WHAT YOU NEED TO DO
Write out the stretch of lines below that begins at the line with "right hip: (231, 209)" and ends at the line with "right shoulder: (222, 60)", including both, exactly as given and nothing more.

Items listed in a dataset
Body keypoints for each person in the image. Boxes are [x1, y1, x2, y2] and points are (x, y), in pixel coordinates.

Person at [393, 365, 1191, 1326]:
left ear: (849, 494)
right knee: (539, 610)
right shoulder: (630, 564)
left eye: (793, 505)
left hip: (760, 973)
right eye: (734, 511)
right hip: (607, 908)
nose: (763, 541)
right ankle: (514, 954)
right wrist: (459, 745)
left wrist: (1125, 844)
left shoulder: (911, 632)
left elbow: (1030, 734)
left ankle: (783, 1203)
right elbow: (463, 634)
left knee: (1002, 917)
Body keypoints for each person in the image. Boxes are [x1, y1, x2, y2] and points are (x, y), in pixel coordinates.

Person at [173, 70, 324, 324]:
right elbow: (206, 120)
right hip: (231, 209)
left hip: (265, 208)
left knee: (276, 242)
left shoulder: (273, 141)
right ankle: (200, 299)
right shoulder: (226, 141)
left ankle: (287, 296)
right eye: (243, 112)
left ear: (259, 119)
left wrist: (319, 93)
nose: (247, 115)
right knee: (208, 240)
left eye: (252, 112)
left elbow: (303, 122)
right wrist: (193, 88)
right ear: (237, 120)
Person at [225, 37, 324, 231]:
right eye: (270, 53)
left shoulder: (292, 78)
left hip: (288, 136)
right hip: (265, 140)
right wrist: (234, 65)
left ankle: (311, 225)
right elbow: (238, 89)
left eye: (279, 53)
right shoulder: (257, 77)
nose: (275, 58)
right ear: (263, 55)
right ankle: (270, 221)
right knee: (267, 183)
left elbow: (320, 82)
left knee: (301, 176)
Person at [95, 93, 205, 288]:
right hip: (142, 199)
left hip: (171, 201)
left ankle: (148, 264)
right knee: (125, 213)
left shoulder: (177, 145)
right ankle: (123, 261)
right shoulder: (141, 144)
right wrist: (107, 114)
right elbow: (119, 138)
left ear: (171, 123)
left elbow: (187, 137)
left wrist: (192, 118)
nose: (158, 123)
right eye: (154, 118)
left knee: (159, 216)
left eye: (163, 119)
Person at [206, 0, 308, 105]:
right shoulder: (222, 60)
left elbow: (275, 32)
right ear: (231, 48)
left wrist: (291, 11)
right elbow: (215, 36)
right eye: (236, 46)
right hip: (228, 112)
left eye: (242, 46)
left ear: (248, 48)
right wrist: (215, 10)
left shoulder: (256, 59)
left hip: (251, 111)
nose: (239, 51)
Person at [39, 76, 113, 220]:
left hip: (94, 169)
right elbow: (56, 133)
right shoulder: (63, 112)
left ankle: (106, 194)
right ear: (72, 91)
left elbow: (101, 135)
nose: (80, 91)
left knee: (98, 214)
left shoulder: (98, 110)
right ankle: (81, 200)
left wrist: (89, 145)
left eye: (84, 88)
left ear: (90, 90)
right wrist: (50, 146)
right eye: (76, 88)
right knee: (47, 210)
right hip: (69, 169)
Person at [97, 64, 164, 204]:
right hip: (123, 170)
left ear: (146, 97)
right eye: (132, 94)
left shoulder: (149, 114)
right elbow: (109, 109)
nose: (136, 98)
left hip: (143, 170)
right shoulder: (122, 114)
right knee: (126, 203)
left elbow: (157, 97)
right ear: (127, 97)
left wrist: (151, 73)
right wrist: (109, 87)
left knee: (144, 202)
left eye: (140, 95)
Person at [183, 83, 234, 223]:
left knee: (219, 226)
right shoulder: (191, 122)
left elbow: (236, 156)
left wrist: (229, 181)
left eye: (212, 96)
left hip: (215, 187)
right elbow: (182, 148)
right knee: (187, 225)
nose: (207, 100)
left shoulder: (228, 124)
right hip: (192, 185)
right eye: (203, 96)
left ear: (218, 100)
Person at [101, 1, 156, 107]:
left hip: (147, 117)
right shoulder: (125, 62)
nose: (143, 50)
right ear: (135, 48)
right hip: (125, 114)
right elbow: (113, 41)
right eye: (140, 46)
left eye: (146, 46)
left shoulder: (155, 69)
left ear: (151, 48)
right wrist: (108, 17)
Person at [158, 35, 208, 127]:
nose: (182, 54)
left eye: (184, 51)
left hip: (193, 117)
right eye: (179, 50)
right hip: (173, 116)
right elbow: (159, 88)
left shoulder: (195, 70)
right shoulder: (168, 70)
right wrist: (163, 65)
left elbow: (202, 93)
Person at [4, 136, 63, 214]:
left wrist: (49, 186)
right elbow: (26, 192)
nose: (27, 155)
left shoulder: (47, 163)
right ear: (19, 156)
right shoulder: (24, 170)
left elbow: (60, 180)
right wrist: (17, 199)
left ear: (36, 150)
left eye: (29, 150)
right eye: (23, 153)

WORKED SOLUTION
right hip: (231, 209)
left hip: (265, 208)
left knee: (276, 242)
left shoulder: (273, 141)
right ankle: (200, 299)
right shoulder: (226, 141)
left ankle: (287, 296)
right eye: (243, 112)
left ear: (259, 119)
left wrist: (319, 93)
nose: (247, 115)
right knee: (208, 240)
left eye: (252, 112)
left elbow: (303, 122)
right wrist: (193, 88)
right ear: (237, 120)
Person at [225, 37, 324, 231]:
right eye: (270, 53)
left shoulder: (292, 78)
left hip: (288, 136)
right hip: (265, 140)
right wrist: (234, 65)
left ankle: (311, 225)
right elbow: (238, 89)
left eye: (279, 53)
right shoulder: (257, 77)
nose: (275, 58)
right ear: (263, 55)
right ankle: (270, 221)
right knee: (267, 183)
left elbow: (320, 82)
left knee: (301, 176)
Person at [95, 93, 205, 288]:
right hip: (142, 199)
left hip: (171, 201)
left ankle: (148, 264)
right knee: (125, 213)
left shoulder: (177, 145)
right ankle: (123, 261)
right shoulder: (141, 144)
right wrist: (107, 114)
right elbow: (119, 138)
left ear: (171, 123)
left elbow: (187, 137)
left wrist: (192, 118)
nose: (158, 123)
right eye: (154, 118)
left knee: (159, 216)
left eye: (163, 119)
Person at [206, 0, 308, 105]:
right shoulder: (222, 60)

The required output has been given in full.